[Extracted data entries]
────────
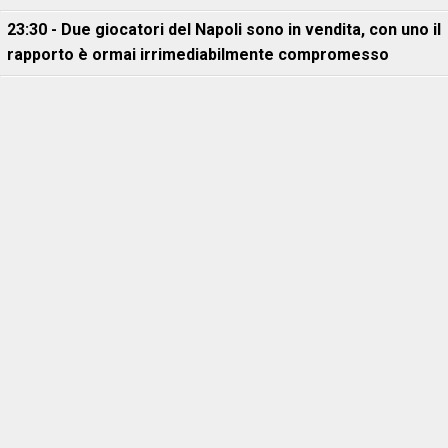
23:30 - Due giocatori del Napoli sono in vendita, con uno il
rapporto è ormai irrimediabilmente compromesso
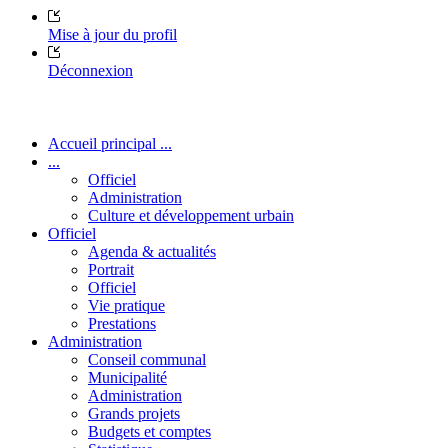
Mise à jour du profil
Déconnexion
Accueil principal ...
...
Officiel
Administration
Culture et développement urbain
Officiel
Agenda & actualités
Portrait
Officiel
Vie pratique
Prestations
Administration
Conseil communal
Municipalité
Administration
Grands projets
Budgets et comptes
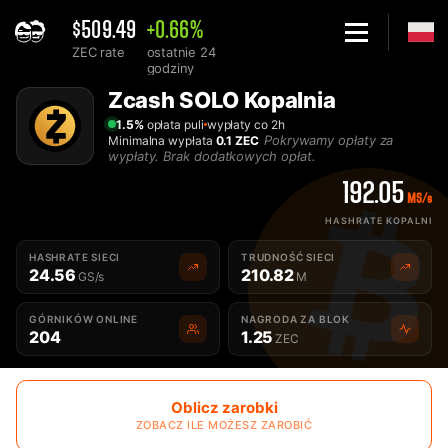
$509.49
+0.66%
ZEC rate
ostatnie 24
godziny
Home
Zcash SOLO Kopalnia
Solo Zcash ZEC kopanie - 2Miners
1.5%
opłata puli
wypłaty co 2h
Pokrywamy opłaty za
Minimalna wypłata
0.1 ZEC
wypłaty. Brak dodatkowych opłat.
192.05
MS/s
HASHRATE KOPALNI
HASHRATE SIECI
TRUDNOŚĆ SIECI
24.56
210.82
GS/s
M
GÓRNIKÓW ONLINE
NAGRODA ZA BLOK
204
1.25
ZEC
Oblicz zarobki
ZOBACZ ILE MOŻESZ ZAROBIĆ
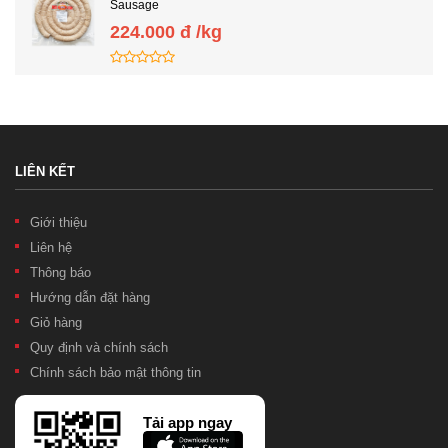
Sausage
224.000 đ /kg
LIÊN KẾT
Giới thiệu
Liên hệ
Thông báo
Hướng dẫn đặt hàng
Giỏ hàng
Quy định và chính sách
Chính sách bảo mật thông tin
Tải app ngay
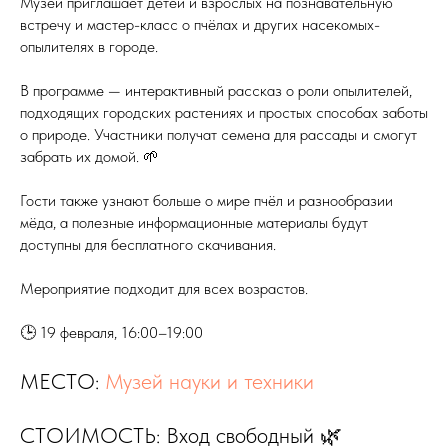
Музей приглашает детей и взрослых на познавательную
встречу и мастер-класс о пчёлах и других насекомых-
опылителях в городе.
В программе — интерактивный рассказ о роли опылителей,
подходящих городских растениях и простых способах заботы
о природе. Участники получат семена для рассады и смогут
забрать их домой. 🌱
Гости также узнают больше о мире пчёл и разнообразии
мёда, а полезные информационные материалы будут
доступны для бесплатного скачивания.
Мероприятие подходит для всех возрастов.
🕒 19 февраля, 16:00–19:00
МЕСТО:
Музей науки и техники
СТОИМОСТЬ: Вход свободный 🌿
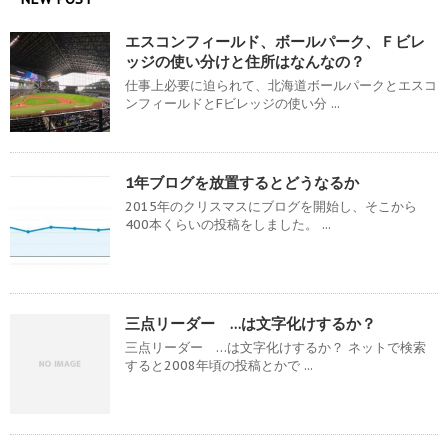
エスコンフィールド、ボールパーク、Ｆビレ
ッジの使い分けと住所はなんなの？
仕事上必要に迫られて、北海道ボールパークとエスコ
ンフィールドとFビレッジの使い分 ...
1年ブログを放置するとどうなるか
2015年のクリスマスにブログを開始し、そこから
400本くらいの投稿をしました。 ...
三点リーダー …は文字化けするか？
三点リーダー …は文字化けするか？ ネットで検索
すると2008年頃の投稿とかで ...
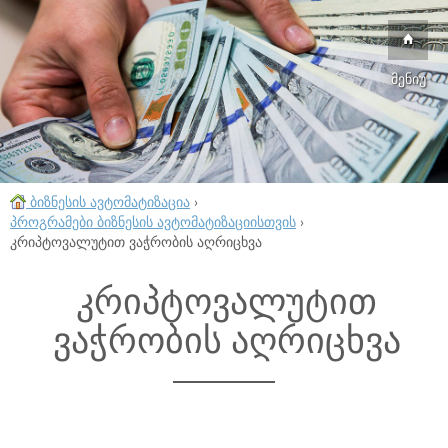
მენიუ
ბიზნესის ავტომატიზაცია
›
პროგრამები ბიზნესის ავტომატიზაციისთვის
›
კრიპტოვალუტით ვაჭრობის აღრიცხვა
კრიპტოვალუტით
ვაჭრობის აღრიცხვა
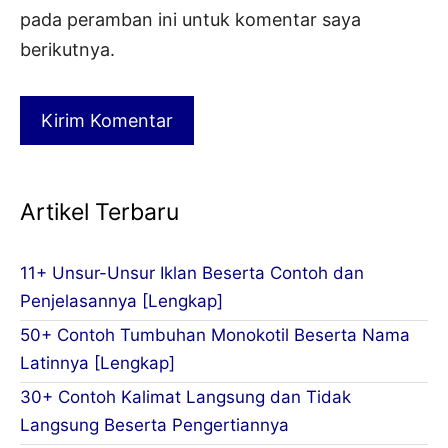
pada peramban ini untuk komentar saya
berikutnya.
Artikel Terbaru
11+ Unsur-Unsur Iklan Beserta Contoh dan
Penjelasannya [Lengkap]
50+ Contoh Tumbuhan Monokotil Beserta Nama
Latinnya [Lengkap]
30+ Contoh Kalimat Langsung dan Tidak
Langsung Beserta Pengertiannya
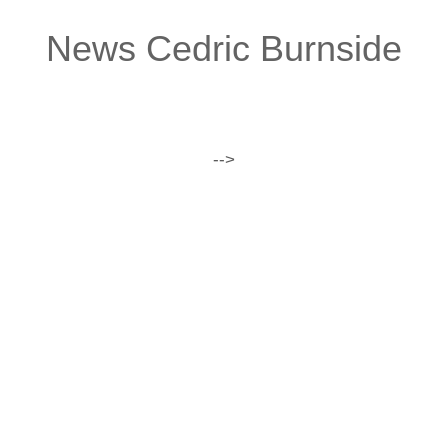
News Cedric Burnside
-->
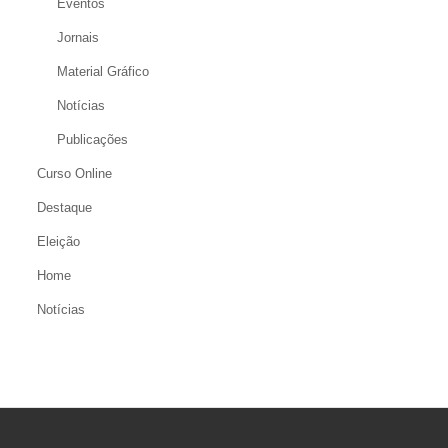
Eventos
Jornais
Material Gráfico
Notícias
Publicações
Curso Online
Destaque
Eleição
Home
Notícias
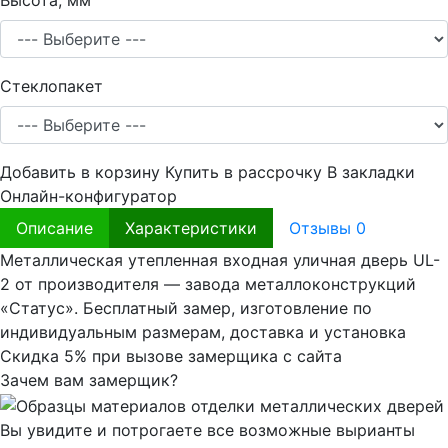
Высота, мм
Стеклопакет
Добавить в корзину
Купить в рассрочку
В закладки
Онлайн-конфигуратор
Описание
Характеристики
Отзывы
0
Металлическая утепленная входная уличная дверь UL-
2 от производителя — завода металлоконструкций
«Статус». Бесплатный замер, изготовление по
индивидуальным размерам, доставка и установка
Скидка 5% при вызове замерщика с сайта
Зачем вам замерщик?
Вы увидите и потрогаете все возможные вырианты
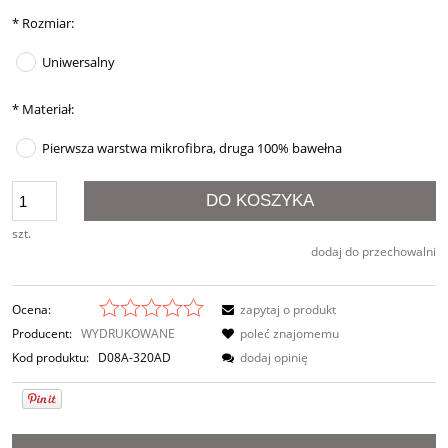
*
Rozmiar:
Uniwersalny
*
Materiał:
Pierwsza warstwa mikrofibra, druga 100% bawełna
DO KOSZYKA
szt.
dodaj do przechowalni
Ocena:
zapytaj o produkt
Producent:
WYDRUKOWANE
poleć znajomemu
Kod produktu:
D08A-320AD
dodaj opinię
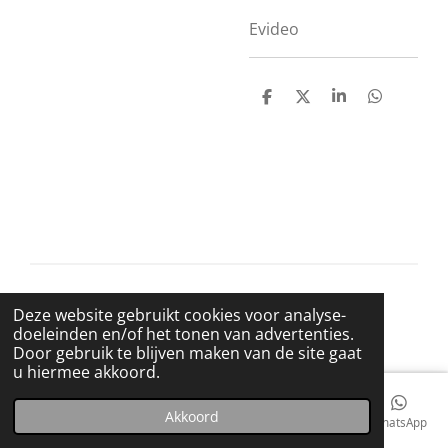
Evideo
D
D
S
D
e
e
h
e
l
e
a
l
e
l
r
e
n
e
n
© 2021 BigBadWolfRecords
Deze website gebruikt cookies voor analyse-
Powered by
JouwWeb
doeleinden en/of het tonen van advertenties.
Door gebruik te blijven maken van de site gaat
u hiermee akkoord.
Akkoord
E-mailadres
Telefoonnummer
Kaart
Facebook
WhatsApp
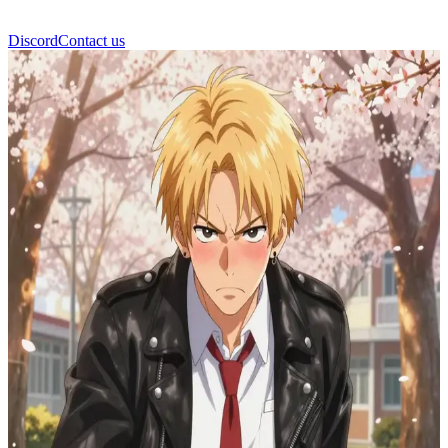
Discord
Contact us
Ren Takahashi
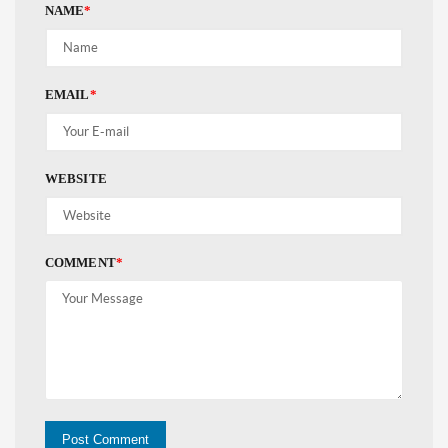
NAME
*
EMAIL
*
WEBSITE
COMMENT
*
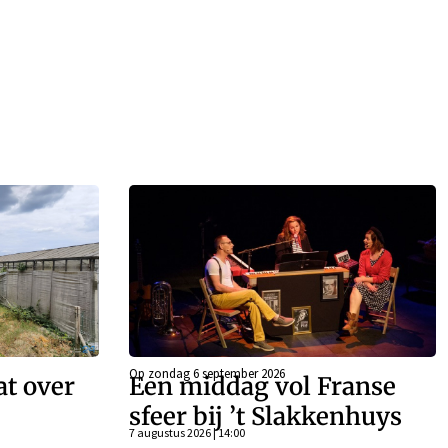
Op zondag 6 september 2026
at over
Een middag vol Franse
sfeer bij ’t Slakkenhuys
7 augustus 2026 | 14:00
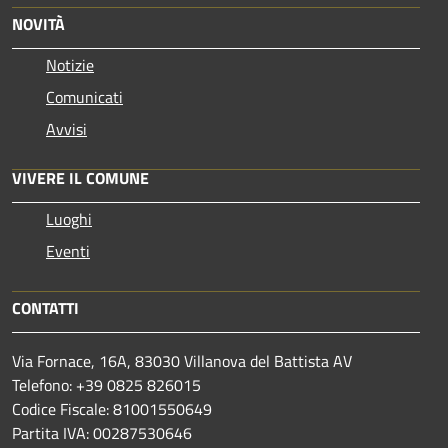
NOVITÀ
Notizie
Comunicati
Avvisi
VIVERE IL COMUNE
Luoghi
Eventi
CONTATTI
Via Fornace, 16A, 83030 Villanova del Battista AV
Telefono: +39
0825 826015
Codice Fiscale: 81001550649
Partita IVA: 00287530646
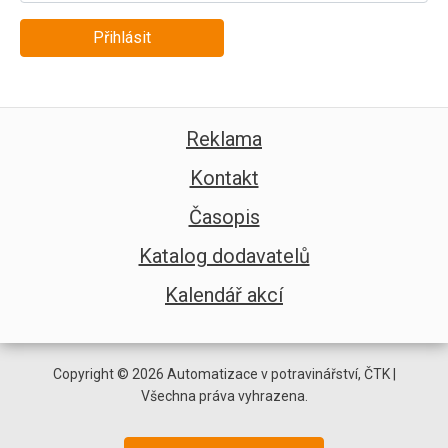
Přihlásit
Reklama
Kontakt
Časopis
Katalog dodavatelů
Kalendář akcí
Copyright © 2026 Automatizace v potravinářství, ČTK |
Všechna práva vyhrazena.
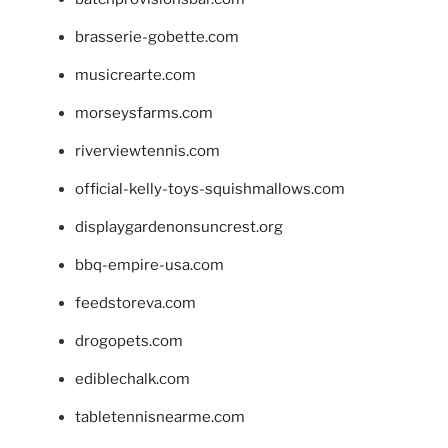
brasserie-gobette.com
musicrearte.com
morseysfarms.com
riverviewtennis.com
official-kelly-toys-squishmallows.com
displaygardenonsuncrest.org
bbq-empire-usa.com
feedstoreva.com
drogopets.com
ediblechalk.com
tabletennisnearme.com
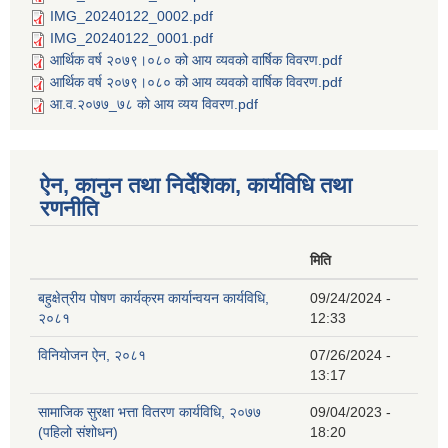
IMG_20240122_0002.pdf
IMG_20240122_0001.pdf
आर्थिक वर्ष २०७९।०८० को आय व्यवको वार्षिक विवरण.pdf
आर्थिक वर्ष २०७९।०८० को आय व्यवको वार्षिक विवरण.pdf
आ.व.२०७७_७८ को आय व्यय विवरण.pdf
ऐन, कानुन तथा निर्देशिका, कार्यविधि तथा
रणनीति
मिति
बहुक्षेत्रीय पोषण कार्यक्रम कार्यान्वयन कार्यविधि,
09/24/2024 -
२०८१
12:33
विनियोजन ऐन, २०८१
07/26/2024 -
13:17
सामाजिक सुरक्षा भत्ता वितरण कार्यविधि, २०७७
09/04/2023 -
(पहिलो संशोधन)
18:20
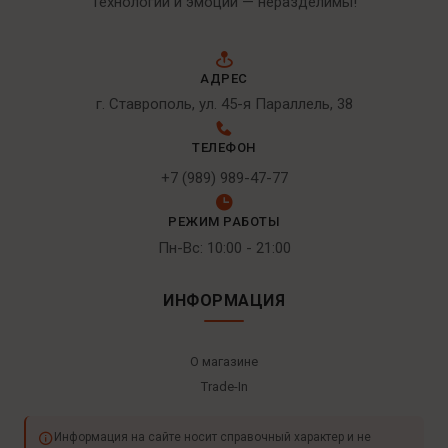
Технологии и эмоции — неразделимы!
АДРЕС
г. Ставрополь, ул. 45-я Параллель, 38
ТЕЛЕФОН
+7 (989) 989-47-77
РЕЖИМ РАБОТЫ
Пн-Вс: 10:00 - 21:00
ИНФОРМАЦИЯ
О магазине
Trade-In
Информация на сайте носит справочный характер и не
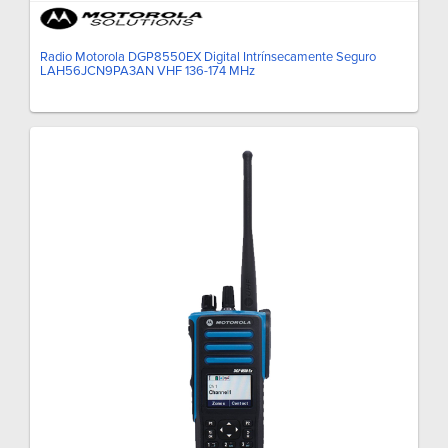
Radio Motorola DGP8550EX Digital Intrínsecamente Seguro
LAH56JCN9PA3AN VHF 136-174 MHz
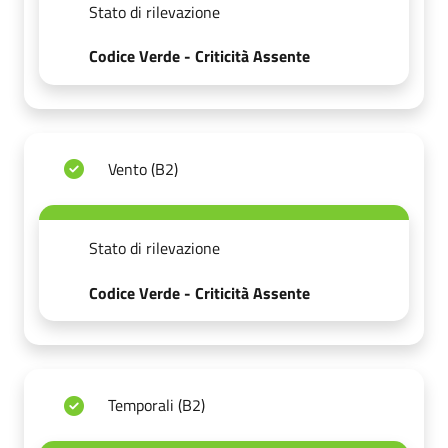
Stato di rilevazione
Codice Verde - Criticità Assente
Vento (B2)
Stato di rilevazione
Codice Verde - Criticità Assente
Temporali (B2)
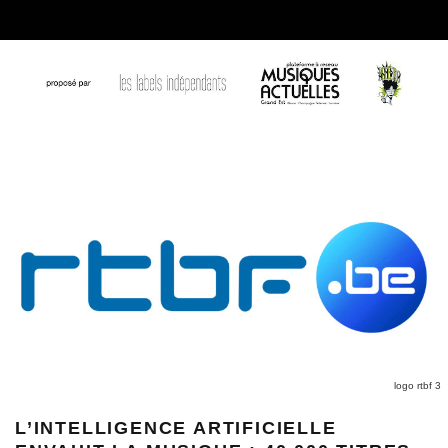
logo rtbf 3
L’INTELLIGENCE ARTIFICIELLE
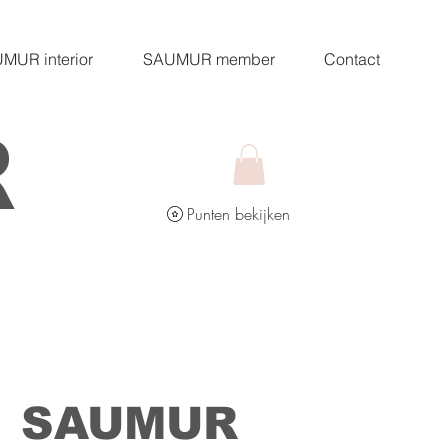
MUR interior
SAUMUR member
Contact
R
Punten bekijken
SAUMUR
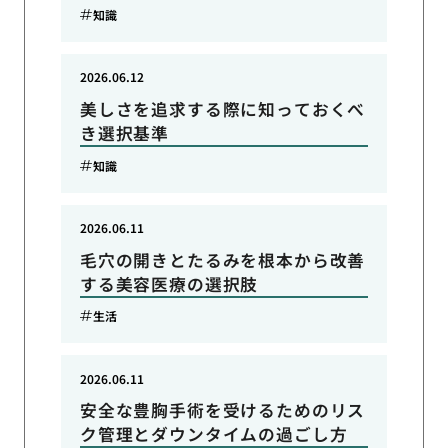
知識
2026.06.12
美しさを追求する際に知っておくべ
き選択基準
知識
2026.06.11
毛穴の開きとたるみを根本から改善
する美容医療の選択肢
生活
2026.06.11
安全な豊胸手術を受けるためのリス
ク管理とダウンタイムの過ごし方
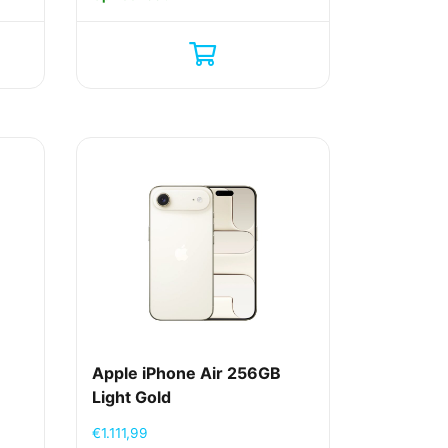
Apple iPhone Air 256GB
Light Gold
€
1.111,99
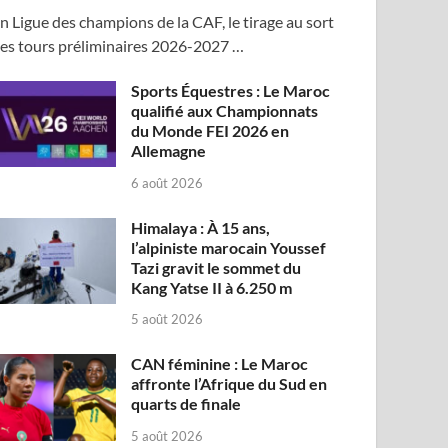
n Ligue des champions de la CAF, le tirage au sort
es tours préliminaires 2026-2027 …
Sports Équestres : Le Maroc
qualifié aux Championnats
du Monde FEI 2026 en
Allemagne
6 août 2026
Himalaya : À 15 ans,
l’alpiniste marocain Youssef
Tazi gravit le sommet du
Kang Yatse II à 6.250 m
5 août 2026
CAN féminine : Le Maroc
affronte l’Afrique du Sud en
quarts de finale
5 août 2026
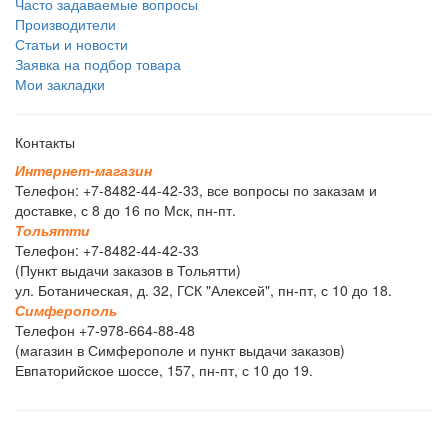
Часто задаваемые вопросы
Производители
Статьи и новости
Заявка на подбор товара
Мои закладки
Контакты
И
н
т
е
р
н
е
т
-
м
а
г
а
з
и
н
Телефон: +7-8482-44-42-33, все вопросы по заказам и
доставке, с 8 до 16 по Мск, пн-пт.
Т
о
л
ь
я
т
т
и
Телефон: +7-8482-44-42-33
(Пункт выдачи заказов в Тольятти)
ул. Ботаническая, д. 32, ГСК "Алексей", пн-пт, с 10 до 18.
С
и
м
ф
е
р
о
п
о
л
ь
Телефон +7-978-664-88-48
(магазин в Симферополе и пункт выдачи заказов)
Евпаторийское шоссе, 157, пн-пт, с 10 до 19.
────────
• Problem details
Look over the records. Copy the lines that include the word "ბიზნესის".

• Output
ბიზნესის ავტომატიზაცია
პროგრამები ბიზნესის ავტომატიზაციისთვის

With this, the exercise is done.